For more information on GitHub actions and how to use them, check out a previous write up here: https://jackmckew.dev/github-actions-for-cicd.html

GitHub actions can be created from a Docker file, which spins up an instance of a specified container (we use alpine python in this case), install our dependencies and run the package. There was a bit of a hurdle in debugging the action and making sure the shell script was functional. The beauty of GitHub actions is then shown as we can string multiple actions together to get our workflow as we want it.

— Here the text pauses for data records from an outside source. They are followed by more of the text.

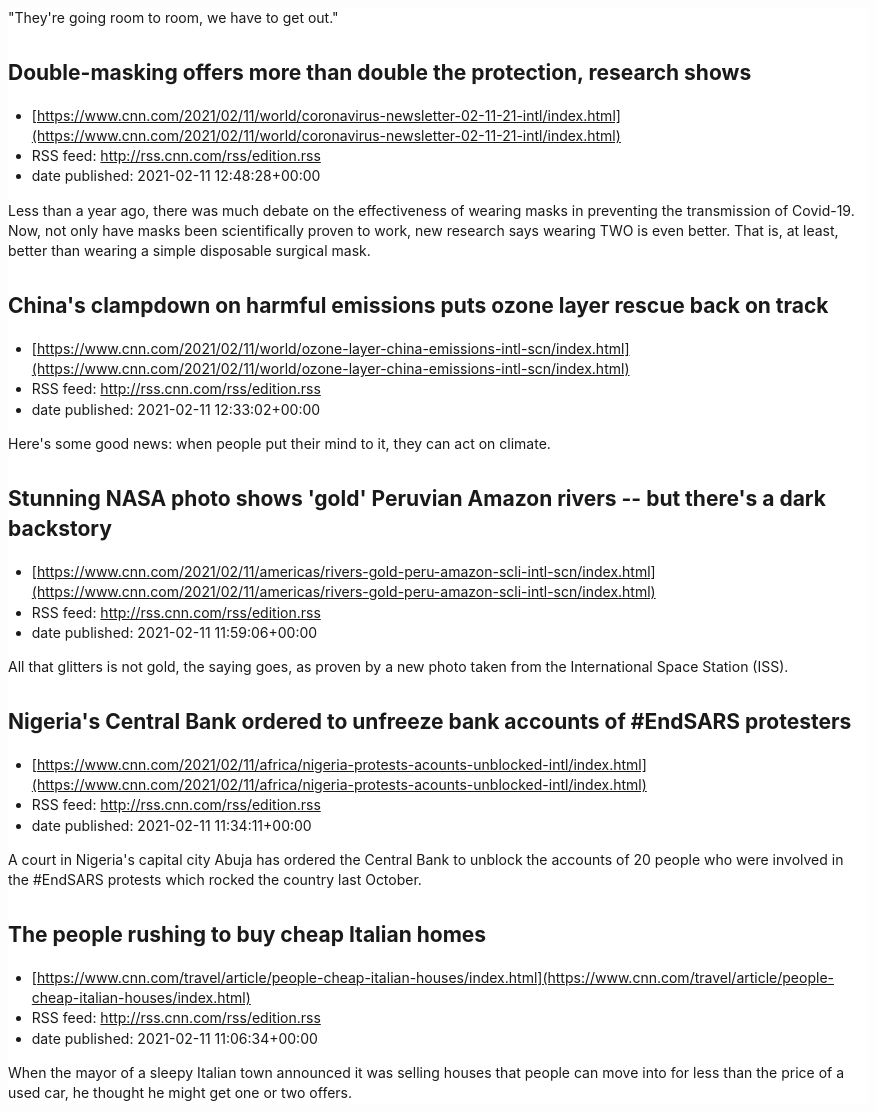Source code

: "They're going room to room, we have to get out."

## Double-masking offers more than double the protection, research shows
 - [https://www.cnn.com/2021/02/11/world/coronavirus-newsletter-02-11-21-intl/index.html](https://www.cnn.com/2021/02/11/world/coronavirus-newsletter-02-11-21-intl/index.html)
 - RSS feed: http://rss.cnn.com/rss/edition.rss
 - date published: 2021-02-11 12:48:28+00:00

Less than a year ago, there was much debate on the effectiveness of wearing masks in preventing the transmission of Covid-19. Now, not only have masks been scientifically proven to work, new research says wearing TWO is even better. That is, at least, better than wearing a simple disposable surgical mask.

## China's clampdown on harmful emissions puts ozone layer rescue back on track
 - [https://www.cnn.com/2021/02/11/world/ozone-layer-china-emissions-intl-scn/index.html](https://www.cnn.com/2021/02/11/world/ozone-layer-china-emissions-intl-scn/index.html)
 - RSS feed: http://rss.cnn.com/rss/edition.rss
 - date published: 2021-02-11 12:33:02+00:00

Here's some good news: when people put their mind to it, they can act on climate.

## Stunning NASA photo shows 'gold' Peruvian Amazon rivers -- but there's a dark backstory
 - [https://www.cnn.com/2021/02/11/americas/rivers-gold-peru-amazon-scli-intl-scn/index.html](https://www.cnn.com/2021/02/11/americas/rivers-gold-peru-amazon-scli-intl-scn/index.html)
 - RSS feed: http://rss.cnn.com/rss/edition.rss
 - date published: 2021-02-11 11:59:06+00:00

All that glitters is not gold, the saying goes, as proven by a new photo taken from the International Space Station (ISS).

## Nigeria's Central Bank ordered to unfreeze bank accounts of #EndSARS protesters
 - [https://www.cnn.com/2021/02/11/africa/nigeria-protests-acounts-unblocked-intl/index.html](https://www.cnn.com/2021/02/11/africa/nigeria-protests-acounts-unblocked-intl/index.html)
 - RSS feed: http://rss.cnn.com/rss/edition.rss
 - date published: 2021-02-11 11:34:11+00:00

A court in Nigeria's capital city Abuja has ordered the Central Bank to unblock the accounts of 20 people who were involved in the #EndSARS protests which rocked the country last October.

## The people rushing to buy cheap Italian homes
 - [https://www.cnn.com/travel/article/people-cheap-italian-houses/index.html](https://www.cnn.com/travel/article/people-cheap-italian-houses/index.html)
 - RSS feed: http://rss.cnn.com/rss/edition.rss
 - date published: 2021-02-11 11:06:34+00:00

When the mayor of a sleepy Italian town announced it was selling houses that people can move into for less than the price of a used car, he thought he might get one or two offers.
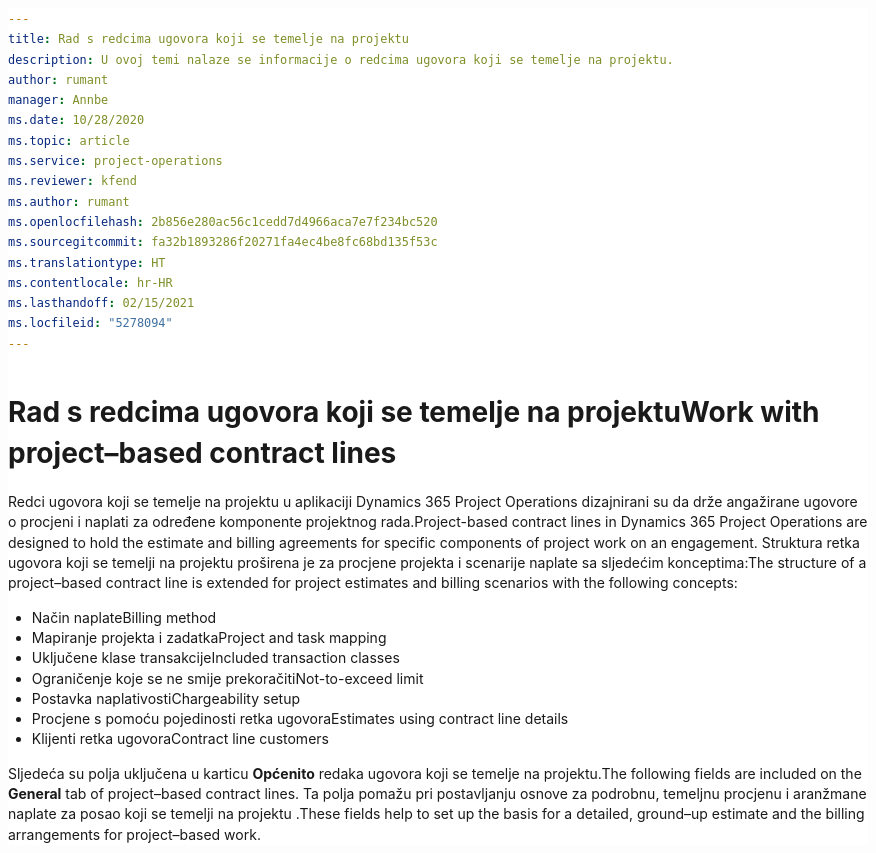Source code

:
 ```yaml
---
title: Rad s redcima ugovora koji se temelje na projektu
description: U ovoj temi nalaze se informacije o redcima ugovora koji se temelje na projektu.
author: rumant
manager: Annbe
ms.date: 10/28/2020
ms.topic: article
ms.service: project-operations
ms.reviewer: kfend
ms.author: rumant
ms.openlocfilehash: 2b856e280ac56c1cedd7d4966aca7e7f234bc520
ms.sourcegitcommit: fa32b1893286f20271fa4ec4be8fc68bd135f53c
ms.translationtype: HT
ms.contentlocale: hr-HR
ms.lasthandoff: 02/15/2021
ms.locfileid: "5278094"
---
```

# <a name="work-with-projectbased-contract-lines"></a><span data-ttu-id="7bf3f-103">Rad s redcima ugovora koji se temelje na projektu</span><span class="sxs-lookup"><span data-stu-id="7bf3f-103">Work with project–based contract lines</span></span>

<span data-ttu-id="7bf3f-104">Redci ugovora koji se temelje na projektu u aplikaciji Dynamics 365 Project Operations dizajnirani su da drže angažirane ugovore o procjeni i naplati za određene komponente projektnog rada.</span><span class="sxs-lookup"><span data-stu-id="7bf3f-104">Project-based contract lines in Dynamics 365 Project Operations are designed to hold the estimate and billing agreements for specific components of project work on an engagement.</span></span> <span data-ttu-id="7bf3f-105">Struktura retka ugovora koji se temelji na projektu proširena je za procjene projekta i scenarije naplate sa sljedećim konceptima:</span><span class="sxs-lookup"><span data-stu-id="7bf3f-105">The structure of a project–based contract line is extended for project estimates and billing scenarios with the following concepts:</span></span>

- <span data-ttu-id="7bf3f-106">Način naplate</span><span class="sxs-lookup"><span data-stu-id="7bf3f-106">Billing method</span></span>
- <span data-ttu-id="7bf3f-107">Mapiranje projekta i zadatka</span><span class="sxs-lookup"><span data-stu-id="7bf3f-107">Project and task mapping</span></span>
- <span data-ttu-id="7bf3f-108">Uključene klase transakcije</span><span class="sxs-lookup"><span data-stu-id="7bf3f-108">Included transaction classes</span></span>
- <span data-ttu-id="7bf3f-109">Ograničenje koje se ne smije prekoračiti</span><span class="sxs-lookup"><span data-stu-id="7bf3f-109">Not-to-exceed limit</span></span>
- <span data-ttu-id="7bf3f-110">Postavka naplativosti</span><span class="sxs-lookup"><span data-stu-id="7bf3f-110">Chargeability setup</span></span>
- <span data-ttu-id="7bf3f-111">Procjene s pomoću pojedinosti retka ugovora</span><span class="sxs-lookup"><span data-stu-id="7bf3f-111">Estimates using contract line details</span></span>
- <span data-ttu-id="7bf3f-112">Klijenti retka ugovora</span><span class="sxs-lookup"><span data-stu-id="7bf3f-112">Contract line customers</span></span>

<span data-ttu-id="7bf3f-113">Sljedeća su polja uključena u karticu **Općenito** redaka ugovora koji se temelje na projektu.</span><span class="sxs-lookup"><span data-stu-id="7bf3f-113">The following fields are included on the **General** tab of project–based contract lines.</span></span> <span data-ttu-id="7bf3f-114">Ta polja pomažu pri postavljanju osnove za podrobnu, temeljnu procjenu i aranžmane naplate za posao koji se temelji na projektu .</span><span class="sxs-lookup"><span data-stu-id="7bf3f-114">These fields help to set up the basis for a detailed, ground–up estimate and the billing arrangements for project–based work.</span></span>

In the end the workflow for the interrogate action on the Pandas-Alive project was:

  • Spin up Python container
  • install dependencies (interrogate)
  • run interrogate on project to check level of docstring coverage
  • generate a new badge to show in the README
  • commit this badge back to the repository if the level of coverage was met

This action is now available for anyone to use with GitHub actions https://github.com/marketplace/actions/python-interrogate-check.

Tutorials

Everything anyone creates should come with instructions on how to use it, thus it is imperative to have tutorials on how to use something. In the beginning, this was a standalone Python file in the root of the repo, that would be copy pasted on each release into the README, this became undone when unexpectedly the copy paste was forgotten to be done. Thus we decided to have the README be a Jupyter notebook, which would both generate the examples and contain the source code for each example.

Further to this, why can't we include all this tutorials and examples in the documentation? This was a bit of a challenge to get working in the first place, but here is a previous write up on how this problem was tackled and solved: https://jackmckew.dev/make-a-readme-documentation-with-jupyter-notebooks.html.

Conclusion

I'm very happy and proud of how Pandas-Alive turned out, and the amount of community response was outstanding as well (over 11,000 downloads in the first month). I built the visualisation I had set out to build, and is now an example in the tutorials. Got the opportunity to use Pandas-Alive on another project I was working on, which enabled me to produce a similar visualisation on another dataset in under an hour, which making this process as easy as possible was a goal I'd set for this project.

All in all, I believe this project has furthered my confidence in releasing open source software and I'm very happy with the result.